[REQUIREMENT]: Extract every line of the material that contains the string "fillcolor" and list those lines in the order they occur.

[MATERIAL PROVIDED]:
§

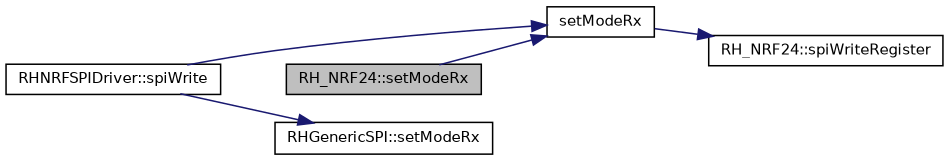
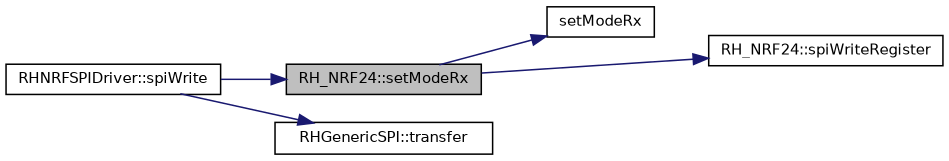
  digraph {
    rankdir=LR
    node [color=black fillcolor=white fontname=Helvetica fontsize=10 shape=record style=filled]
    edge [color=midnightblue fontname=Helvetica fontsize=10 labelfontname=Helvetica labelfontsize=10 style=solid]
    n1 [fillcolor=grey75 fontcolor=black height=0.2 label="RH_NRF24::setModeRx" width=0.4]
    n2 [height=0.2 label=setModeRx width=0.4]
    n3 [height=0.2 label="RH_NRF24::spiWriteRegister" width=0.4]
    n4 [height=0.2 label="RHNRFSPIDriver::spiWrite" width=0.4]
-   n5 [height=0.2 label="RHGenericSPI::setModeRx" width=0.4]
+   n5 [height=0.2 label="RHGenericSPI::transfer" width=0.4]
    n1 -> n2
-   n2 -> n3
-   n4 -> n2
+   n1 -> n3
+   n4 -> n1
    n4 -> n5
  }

§

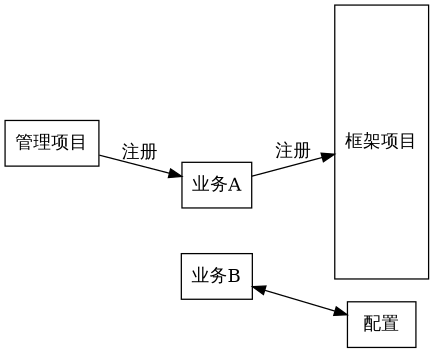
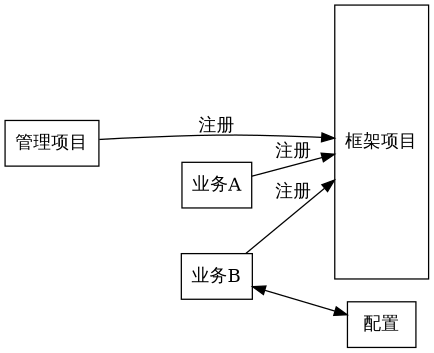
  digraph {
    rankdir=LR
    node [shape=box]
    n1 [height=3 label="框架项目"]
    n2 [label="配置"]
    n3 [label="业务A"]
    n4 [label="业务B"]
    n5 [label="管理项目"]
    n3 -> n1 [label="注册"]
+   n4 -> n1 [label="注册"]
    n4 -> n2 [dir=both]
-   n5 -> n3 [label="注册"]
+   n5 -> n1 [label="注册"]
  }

§

[COMPLETED EXERCISE]:
    node [color=black fillcolor=white fontname=Helvetica fontsize=10 shape=record style=filled]
    n1 [fillcolor=grey75 fontcolor=black height=0.2 label="RH_NRF24::setModeRx" width=0.4]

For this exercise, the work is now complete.